→ **Collected data**
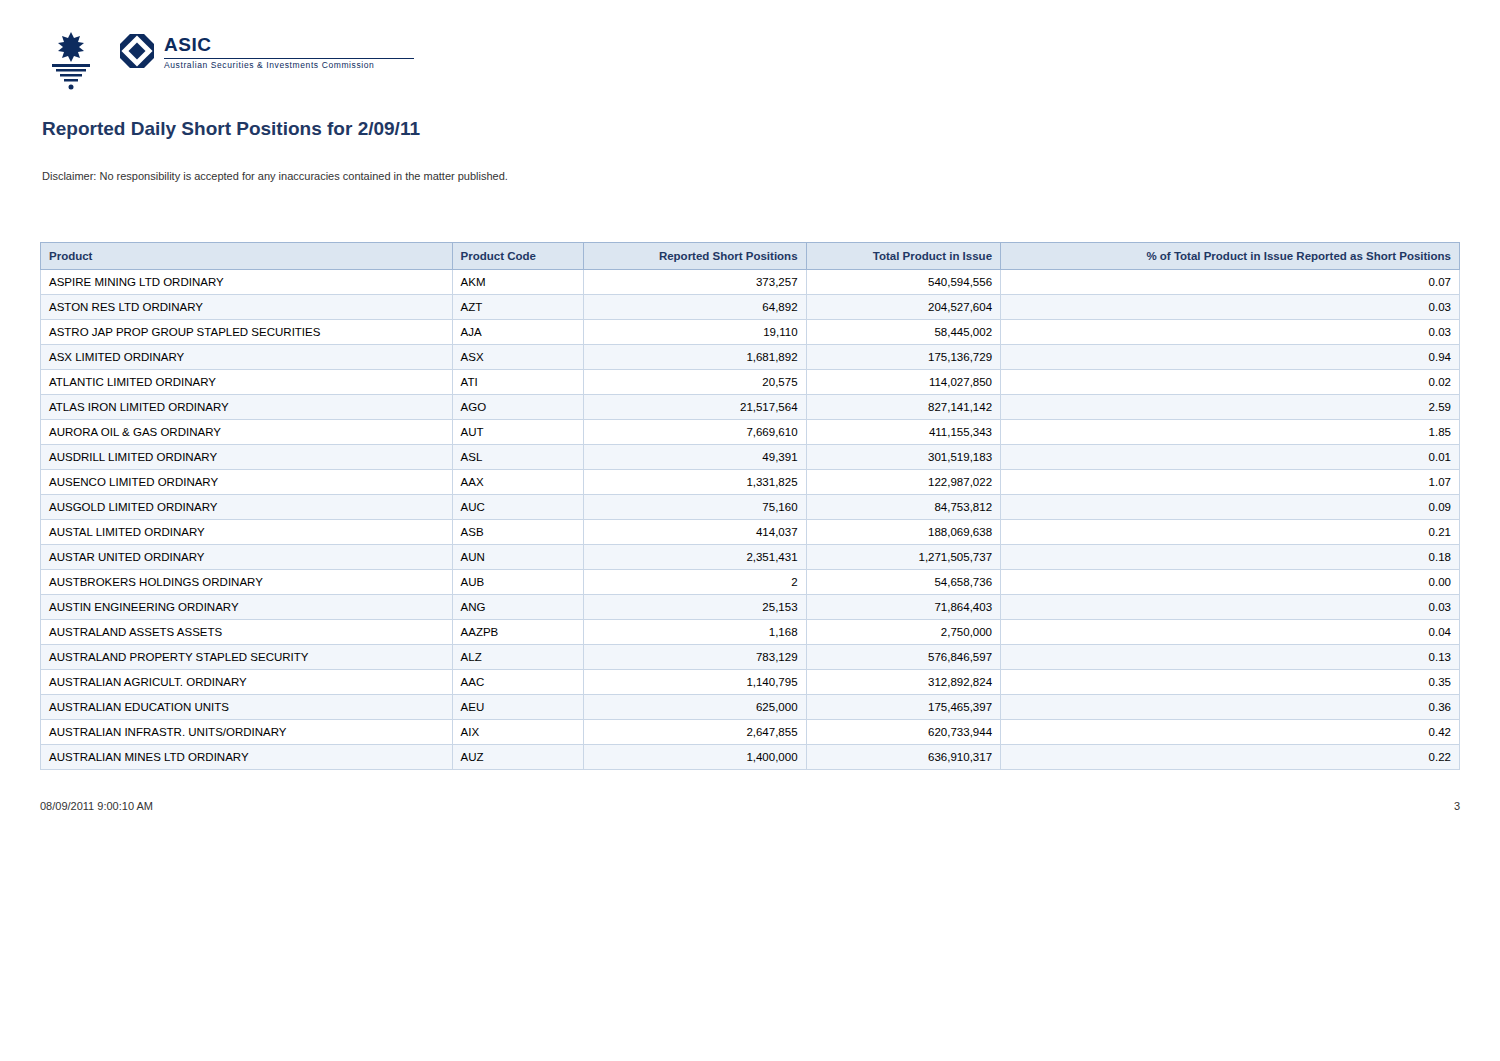ASIC
Australian Securities & Investments Commission
Reported Daily Short Positions for 2/09/11
Disclaimer: No responsibility is accepted for any inaccuracies contained in the matter published.
| Product | Product Code | Reported Short Positions | Total Product in Issue | % of Total Product in Issue Reported as Short Positions |
| --- | --- | --- | --- | --- |
| ASPIRE MINING LTD ORDINARY | AKM | 373,257 | 540,594,556 | 0.07 |
| ASTON RES LTD ORDINARY | AZT | 64,892 | 204,527,604 | 0.03 |
| ASTRO JAP PROP GROUP STAPLED SECURITIES | AJA | 19,110 | 58,445,002 | 0.03 |
| ASX LIMITED ORDINARY | ASX | 1,681,892 | 175,136,729 | 0.94 |
| ATLANTIC LIMITED ORDINARY | ATI | 20,575 | 114,027,850 | 0.02 |
| ATLAS IRON LIMITED ORDINARY | AGO | 21,517,564 | 827,141,142 | 2.59 |
| AURORA OIL & GAS ORDINARY | AUT | 7,669,610 | 411,155,343 | 1.85 |
| AUSDRILL LIMITED ORDINARY | ASL | 49,391 | 301,519,183 | 0.01 |
| AUSENCO LIMITED ORDINARY | AAX | 1,331,825 | 122,987,022 | 1.07 |
| AUSGOLD LIMITED ORDINARY | AUC | 75,160 | 84,753,812 | 0.09 |
| AUSTAL LIMITED ORDINARY | ASB | 414,037 | 188,069,638 | 0.21 |
| AUSTAR UNITED ORDINARY | AUN | 2,351,431 | 1,271,505,737 | 0.18 |
| AUSTBROKERS HOLDINGS ORDINARY | AUB | 2 | 54,658,736 | 0.00 |
| AUSTIN ENGINEERING ORDINARY | ANG | 25,153 | 71,864,403 | 0.03 |
| AUSTRALAND ASSETS ASSETS | AAZPB | 1,168 | 2,750,000 | 0.04 |
| AUSTRALAND PROPERTY STAPLED SECURITY | ALZ | 783,129 | 576,846,597 | 0.13 |
| AUSTRALIAN AGRICULT. ORDINARY | AAC | 1,140,795 | 312,892,824 | 0.35 |
| AUSTRALIAN EDUCATION UNITS | AEU | 625,000 | 175,465,397 | 0.36 |
| AUSTRALIAN INFRASTR. UNITS/ORDINARY | AIX | 2,647,855 | 620,733,944 | 0.42 |
| AUSTRALIAN MINES LTD ORDINARY | AUZ | 1,400,000 | 636,910,317 | 0.22 |
08/09/2011 9:00:10 AM
3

→ **What the exercise asks**
The task calls for repeating each line above exactly while excluding the pictures.

→ **Your solution**
ASIC
Australian Securities & Investments Commission
Reported Daily Short Positions for 2/09/11
Disclaimer: No responsibility is accepted for any inaccuracies contained in the matter published.
| Product | Product Code | Reported Short Positions | Total Product in Issue | % of Total Product in Issue Reported as Short Positions |
| --- | --- | --- | --- | --- |
| ASPIRE MINING LTD ORDINARY | AKM | 373,257 | 540,594,556 | 0.07 |
| ASTON RES LTD ORDINARY | AZT | 64,892 | 204,527,604 | 0.03 |
| ASTRO JAP PROP GROUP STAPLED SECURITIES | AJA | 19,110 | 58,445,002 | 0.03 |
| ASX LIMITED ORDINARY | ASX | 1,681,892 | 175,136,729 | 0.94 |
| ATLANTIC LIMITED ORDINARY | ATI | 20,575 | 114,027,850 | 0.02 |
| ATLAS IRON LIMITED ORDINARY | AGO | 21,517,564 | 827,141,142 | 2.59 |
| AURORA OIL & GAS ORDINARY | AUT | 7,669,610 | 411,155,343 | 1.85 |
| AUSDRILL LIMITED ORDINARY | ASL | 49,391 | 301,519,183 | 0.01 |
| AUSENCO LIMITED ORDINARY | AAX | 1,331,825 | 122,987,022 | 1.07 |
| AUSGOLD LIMITED ORDINARY | AUC | 75,160 | 84,753,812 | 0.09 |
| AUSTAL LIMITED ORDINARY | ASB | 414,037 | 188,069,638 | 0.21 |
| AUSTAR UNITED ORDINARY | AUN | 2,351,431 | 1,271,505,737 | 0.18 |
| AUSTBROKERS HOLDINGS ORDINARY | AUB | 2 | 54,658,736 | 0.00 |
| AUSTIN ENGINEERING ORDINARY | ANG | 25,153 | 71,864,403 | 0.03 |
| AUSTRALAND ASSETS ASSETS | AAZPB | 1,168 | 2,750,000 | 0.04 |
| AUSTRALAND PROPERTY STAPLED SECURITY | ALZ | 783,129 | 576,846,597 | 0.13 |
| AUSTRALIAN AGRICULT. ORDINARY | AAC | 1,140,795 | 312,892,824 | 0.35 |
| AUSTRALIAN EDUCATION UNITS | AEU | 625,000 | 175,465,397 | 0.36 |
| AUSTRALIAN INFRASTR. UNITS/ORDINARY | AIX | 2,647,855 | 620,733,944 | 0.42 |
| AUSTRALIAN MINES LTD ORDINARY | AUZ | 1,400,000 | 636,910,317 | 0.22 |
08/09/2011 9:00:10 AM
3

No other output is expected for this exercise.